DE NOTRE CORRESPONDANTE À NEW YORK
«NOS RESULTATS apportent la preuve du rôle crucial joué par la connexine40 dans l’électrophysiologie auriculaire et illustrent un nouveau paradigme: les maladies courantes traditionnellement considérées comme idiopathiques pourraient avoir, en fait, une base génétique, avec des mutations confinées au tissu malade», estiment le Dr Michael Gollob et son équipe (Université of Ottawa Heart Institute) dans leur étude.
La fibrillation auriculaire (FA) est de loin l’anomalie du rythme cardiaque la plus fréquente, avec une incidence pouvant aller jusqu’à 3 % dans la population âgée. Elle peut entraîner un accident vasculaire cérébral (elle est impliquée dans 15 % des AVC aux Etats-Unis), être responsable d’un oedème aigu pulmonaire, d’une perte de connaissance grave ou d’une insuffisance cardiaque et accroît le risque de morbi-mortalité.
Raccourcit la durée des potentiels d’action.
Les études recherchant les mécanismes moléculaires de ce trouble du rythme, dont la genèse demeure mal comprise, se sont concentrées jusque-là sur les formes familiales. Récemment, des mutations dominantes dans les gènes KCNQ1 ou KCNE2, codant pour les sous-unités du canal cardiaque à potassium KCNQ1-KCNE2, ont été identifiées par une équipe franco-chinoise comme responsables d’une partie des cas familiaux. Ces mutations sont à l’origine d’un gain de fonction du canal, qui raccourcit la durée des potentiels d’action et la période réfractaire efficace, augmentant ainsi le risque de réentrée.
Les formes idiopathiques de la FA ne sont pas considérées traditionnellement comme étant d’origine génétique.

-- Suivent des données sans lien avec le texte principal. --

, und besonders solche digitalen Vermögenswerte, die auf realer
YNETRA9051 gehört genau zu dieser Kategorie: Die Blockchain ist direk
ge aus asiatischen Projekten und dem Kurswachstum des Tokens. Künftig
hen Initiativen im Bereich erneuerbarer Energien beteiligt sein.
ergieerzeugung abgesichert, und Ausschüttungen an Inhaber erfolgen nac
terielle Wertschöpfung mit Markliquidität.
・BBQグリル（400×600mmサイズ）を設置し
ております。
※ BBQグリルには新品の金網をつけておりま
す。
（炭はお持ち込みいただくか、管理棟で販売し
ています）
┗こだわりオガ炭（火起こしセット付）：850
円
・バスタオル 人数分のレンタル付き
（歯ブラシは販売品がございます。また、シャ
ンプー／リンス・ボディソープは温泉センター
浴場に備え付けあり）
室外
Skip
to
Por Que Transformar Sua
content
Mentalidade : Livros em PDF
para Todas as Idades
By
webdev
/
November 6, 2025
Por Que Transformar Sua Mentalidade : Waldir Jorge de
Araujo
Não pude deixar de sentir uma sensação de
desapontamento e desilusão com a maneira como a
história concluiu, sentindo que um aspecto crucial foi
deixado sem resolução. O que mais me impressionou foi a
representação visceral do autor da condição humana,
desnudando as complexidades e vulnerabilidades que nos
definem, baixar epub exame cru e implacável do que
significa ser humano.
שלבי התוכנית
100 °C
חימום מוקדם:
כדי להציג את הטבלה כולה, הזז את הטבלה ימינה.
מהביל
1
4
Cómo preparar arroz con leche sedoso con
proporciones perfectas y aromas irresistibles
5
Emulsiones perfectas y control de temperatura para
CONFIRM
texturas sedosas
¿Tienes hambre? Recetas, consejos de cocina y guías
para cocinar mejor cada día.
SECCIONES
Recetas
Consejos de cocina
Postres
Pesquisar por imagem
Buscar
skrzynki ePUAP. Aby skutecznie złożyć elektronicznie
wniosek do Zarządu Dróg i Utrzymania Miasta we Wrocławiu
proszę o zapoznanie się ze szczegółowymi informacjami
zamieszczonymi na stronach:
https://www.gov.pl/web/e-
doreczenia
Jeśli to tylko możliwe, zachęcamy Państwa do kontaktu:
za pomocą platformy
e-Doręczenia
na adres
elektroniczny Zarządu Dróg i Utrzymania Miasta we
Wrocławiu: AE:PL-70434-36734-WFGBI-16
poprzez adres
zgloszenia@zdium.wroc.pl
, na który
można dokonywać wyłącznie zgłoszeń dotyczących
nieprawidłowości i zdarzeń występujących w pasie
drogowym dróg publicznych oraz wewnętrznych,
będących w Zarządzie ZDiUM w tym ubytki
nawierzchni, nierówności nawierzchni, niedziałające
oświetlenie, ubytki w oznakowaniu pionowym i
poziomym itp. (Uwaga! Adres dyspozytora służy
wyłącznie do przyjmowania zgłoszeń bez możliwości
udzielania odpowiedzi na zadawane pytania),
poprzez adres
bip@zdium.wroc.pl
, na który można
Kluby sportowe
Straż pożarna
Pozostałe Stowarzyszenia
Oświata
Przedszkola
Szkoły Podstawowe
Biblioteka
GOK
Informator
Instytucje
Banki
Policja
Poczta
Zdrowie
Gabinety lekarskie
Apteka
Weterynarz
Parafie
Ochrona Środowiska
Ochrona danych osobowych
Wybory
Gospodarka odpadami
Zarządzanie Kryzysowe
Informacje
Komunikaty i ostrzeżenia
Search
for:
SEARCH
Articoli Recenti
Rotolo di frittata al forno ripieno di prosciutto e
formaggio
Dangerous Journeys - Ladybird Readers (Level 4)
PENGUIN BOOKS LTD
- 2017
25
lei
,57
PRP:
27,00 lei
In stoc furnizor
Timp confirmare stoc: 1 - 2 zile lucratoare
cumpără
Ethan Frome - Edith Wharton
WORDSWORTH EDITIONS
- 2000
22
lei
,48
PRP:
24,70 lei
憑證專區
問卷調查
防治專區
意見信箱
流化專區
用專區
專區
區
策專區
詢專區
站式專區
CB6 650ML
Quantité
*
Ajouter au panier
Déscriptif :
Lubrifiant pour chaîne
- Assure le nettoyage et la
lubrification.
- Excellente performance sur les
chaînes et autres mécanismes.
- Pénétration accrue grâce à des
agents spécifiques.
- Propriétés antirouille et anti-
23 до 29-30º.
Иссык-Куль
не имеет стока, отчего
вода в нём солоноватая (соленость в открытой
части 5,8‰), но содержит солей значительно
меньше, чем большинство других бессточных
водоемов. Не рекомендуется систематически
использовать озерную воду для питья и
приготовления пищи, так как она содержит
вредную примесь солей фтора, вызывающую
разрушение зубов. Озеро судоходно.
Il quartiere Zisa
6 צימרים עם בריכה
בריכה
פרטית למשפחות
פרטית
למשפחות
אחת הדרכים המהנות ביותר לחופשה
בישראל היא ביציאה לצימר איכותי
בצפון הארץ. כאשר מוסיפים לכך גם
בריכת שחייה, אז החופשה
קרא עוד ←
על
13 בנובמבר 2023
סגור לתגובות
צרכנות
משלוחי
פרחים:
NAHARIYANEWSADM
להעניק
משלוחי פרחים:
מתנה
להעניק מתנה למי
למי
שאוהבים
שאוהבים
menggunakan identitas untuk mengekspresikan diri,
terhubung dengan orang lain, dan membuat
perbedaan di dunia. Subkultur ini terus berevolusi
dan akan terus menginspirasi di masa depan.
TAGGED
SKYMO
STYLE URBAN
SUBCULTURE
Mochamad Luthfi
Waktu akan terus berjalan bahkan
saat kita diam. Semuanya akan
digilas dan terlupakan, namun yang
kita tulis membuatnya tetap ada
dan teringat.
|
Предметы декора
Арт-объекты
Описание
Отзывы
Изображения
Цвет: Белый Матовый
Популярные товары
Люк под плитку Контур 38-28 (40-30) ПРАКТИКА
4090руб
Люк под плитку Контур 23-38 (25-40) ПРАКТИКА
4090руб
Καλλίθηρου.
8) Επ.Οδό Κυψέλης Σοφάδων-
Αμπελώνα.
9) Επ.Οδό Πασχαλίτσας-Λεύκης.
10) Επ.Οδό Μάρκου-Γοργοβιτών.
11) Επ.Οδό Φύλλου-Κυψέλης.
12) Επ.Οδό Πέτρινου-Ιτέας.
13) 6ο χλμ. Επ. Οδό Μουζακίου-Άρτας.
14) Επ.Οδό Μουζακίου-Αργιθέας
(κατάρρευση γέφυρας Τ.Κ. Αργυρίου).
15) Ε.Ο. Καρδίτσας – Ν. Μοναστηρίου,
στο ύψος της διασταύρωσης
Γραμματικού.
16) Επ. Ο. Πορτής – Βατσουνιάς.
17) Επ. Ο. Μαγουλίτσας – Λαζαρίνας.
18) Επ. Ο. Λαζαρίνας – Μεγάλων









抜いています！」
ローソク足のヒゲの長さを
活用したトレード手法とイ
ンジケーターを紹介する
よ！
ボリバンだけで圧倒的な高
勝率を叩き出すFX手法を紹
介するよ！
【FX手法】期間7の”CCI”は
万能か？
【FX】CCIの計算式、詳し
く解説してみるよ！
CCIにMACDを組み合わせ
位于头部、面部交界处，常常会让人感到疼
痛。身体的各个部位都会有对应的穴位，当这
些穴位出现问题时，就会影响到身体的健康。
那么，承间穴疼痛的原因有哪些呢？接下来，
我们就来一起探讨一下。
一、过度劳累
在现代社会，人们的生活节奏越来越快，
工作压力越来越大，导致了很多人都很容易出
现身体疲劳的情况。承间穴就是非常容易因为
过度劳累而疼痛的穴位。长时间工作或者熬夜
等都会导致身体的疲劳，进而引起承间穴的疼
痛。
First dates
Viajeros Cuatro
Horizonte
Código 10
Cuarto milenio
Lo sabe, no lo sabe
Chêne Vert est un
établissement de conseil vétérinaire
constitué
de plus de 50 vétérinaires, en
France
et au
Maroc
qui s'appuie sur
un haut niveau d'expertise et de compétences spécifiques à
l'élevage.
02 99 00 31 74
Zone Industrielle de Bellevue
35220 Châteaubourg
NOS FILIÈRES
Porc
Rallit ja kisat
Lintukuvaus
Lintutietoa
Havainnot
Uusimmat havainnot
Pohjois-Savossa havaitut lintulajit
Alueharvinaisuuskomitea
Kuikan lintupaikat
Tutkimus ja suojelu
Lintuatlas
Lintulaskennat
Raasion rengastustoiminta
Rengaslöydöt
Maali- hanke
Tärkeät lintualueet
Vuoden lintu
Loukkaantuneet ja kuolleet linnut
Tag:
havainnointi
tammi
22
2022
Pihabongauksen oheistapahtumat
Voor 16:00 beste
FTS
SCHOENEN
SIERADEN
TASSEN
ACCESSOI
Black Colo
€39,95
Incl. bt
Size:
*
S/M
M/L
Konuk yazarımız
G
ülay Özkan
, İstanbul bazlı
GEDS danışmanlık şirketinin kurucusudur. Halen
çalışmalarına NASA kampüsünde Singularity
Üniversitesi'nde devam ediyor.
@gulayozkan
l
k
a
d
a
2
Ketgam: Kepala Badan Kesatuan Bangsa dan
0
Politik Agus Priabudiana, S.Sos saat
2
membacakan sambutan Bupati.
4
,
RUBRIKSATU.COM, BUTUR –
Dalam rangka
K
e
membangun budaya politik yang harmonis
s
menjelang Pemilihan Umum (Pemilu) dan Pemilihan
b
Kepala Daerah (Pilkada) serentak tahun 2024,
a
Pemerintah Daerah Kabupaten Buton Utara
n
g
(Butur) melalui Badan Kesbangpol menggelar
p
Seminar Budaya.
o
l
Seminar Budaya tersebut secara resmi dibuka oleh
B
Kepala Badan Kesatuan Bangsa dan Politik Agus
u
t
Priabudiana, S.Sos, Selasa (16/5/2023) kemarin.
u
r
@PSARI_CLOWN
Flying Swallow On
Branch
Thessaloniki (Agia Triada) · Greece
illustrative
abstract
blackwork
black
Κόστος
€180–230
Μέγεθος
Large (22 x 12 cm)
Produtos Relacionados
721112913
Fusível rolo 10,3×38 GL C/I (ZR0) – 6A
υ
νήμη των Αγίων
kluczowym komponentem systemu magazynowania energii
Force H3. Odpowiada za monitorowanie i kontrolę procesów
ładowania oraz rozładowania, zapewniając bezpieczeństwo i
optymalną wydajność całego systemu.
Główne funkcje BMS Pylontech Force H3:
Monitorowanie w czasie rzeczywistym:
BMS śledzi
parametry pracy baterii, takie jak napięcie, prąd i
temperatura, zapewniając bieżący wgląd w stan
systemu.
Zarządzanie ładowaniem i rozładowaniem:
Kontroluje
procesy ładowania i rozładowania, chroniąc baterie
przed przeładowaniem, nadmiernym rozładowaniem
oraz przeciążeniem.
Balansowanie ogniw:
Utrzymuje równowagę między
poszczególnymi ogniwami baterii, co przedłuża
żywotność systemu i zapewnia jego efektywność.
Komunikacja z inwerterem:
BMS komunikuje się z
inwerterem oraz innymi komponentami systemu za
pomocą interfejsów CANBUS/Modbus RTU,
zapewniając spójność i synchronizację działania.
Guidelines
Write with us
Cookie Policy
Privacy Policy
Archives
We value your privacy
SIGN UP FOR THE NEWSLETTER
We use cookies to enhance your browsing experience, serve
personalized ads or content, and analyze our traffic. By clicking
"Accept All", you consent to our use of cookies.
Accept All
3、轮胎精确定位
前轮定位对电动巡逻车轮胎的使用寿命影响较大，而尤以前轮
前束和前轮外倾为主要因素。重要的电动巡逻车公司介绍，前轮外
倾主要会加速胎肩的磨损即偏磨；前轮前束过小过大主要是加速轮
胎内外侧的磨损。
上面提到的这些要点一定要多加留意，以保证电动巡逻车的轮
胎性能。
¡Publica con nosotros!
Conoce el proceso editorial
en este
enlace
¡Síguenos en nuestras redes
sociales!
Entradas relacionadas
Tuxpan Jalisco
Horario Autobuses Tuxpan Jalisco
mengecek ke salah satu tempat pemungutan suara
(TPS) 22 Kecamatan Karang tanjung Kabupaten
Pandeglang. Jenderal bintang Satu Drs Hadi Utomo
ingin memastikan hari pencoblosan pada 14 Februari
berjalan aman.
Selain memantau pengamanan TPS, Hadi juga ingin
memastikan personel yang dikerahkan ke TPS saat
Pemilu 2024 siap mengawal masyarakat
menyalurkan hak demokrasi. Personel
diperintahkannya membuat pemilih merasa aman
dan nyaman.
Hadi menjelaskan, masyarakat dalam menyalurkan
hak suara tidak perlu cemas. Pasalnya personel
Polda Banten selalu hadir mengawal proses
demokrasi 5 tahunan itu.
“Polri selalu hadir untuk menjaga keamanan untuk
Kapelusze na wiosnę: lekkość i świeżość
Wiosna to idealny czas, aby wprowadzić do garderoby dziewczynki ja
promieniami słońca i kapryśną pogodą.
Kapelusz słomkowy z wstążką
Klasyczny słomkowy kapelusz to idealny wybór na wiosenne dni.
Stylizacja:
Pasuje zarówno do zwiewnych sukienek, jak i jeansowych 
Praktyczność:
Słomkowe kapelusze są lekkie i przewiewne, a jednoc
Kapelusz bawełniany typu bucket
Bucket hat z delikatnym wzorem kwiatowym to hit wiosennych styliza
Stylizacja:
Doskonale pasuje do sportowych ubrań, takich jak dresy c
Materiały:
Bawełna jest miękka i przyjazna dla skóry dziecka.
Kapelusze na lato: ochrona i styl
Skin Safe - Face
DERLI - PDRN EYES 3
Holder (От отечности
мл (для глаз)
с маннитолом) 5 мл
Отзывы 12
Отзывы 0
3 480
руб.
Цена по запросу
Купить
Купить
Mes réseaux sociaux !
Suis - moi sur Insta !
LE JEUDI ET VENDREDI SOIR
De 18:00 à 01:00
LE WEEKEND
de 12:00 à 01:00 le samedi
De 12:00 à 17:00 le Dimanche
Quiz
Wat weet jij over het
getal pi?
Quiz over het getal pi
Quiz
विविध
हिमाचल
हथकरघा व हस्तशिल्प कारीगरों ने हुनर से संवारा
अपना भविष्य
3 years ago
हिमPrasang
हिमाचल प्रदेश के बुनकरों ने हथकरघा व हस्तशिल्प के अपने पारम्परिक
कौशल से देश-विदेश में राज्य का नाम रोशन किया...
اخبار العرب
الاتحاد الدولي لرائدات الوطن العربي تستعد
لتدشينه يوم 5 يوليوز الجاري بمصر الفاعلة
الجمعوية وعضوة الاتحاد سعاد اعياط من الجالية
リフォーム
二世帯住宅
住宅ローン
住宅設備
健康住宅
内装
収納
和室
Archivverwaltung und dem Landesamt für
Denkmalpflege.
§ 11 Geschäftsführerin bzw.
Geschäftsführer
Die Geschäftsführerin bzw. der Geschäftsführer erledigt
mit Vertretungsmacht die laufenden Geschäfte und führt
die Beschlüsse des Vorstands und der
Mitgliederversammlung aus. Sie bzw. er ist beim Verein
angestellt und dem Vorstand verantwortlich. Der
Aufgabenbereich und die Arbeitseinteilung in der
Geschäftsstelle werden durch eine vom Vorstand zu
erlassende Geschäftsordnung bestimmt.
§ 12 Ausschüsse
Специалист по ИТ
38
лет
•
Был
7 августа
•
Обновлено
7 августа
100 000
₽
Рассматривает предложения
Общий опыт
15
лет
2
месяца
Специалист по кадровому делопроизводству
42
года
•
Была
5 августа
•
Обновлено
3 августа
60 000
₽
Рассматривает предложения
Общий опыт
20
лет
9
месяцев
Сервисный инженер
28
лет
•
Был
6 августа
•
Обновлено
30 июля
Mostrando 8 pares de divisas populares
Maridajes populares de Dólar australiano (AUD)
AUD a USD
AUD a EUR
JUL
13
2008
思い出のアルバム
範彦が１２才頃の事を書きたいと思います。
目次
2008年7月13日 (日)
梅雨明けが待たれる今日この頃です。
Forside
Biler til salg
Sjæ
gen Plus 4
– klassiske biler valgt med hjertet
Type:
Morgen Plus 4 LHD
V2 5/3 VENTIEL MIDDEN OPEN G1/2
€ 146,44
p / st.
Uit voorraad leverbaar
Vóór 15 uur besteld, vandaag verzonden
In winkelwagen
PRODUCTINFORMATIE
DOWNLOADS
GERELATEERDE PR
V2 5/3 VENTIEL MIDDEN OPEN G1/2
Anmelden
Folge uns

Toutefois, de plus en plus de mutations somatiques sont identifiées comme la cause de cas sporadiques de maladies humaines, dont les cancers, bien sûr, mais aussi des maladies non cancéreuses. Dans cet esprit, l’équipe canadienne s’est demandée si la FA idiopathique ne pourrait pas avoir une base génétique. Elle s’est intéressée au gène GJA5 qui préside à la synthèse de la connexine 40, une protéine des jonctions gap jouant un rôle clé dans la conduction auriculaire, en permettant le transfert intercellulaire du courant électrique (ou couplage électrique entre les cellules).
Le gène GJA5.
Les chercheurs ont analysé le gène GJA5 dans le tissu cardiaque réséqué (et archivé) de 15 patients atteints de FA idiopathique, ainsi que dans leurs lymphocytes. Ces patients avaient déclaré la FA quand ils étaient relativement jeunes (en moyenne à 45 ans) et n’avaient pas de maladie cardiaque hypertensive ou valvulaire coexistante.
La recherche de mutations du gène de la connexine 40 a été fructueuse. En effet, des mutations hétérozygotes ont été identifiées chez 4 des 15 patients. Chez 3 patients, les mutations n’étaient présentes que dans le tissu cardiaque, ce qui indiquait une source somatique de l’anomalie génétique. Le quatrième présentait une mutation germinale du gène, puisqu’elle était trouvée à la fois dans le tissu cardiaque et dans les lymphocytes.
L’analyse fonctionnelle des protéines mutantes révèle que ces mutations réduisent le couplage électrique entre les cellules, en altérant le transport intracellulaire ou l’assemblage des connexines en jonctions gap, ou en inhibant la fonction du canal.
«Puisque le myocarde est composé de cellules entourées d’une double couche lipidique isolante, l’activation électrique du coeur requiert le transfert intercellulaire du courant à travers les jonctions gap, explique, dans un éditorial, le Dr Jeffrey Saffitz (Harvard Medical School, Boston). Les résultats de Gollob et coll. s’ajoutent à la reconnaissance de plus en plus grande du rôle que jouent les altérations de l’expression, de la distribution ou de la fonction des jonctions gap dans les troubles de la conduction pouvant favoriser l’arythmogenèse… Les interactions potentielles entre les facteurs génétiques et les changements acquis dans les jonctions gap restent à élucider.»
« New England Journal of Medicine », 22 juin 2006, p. 2677, Gollob et al.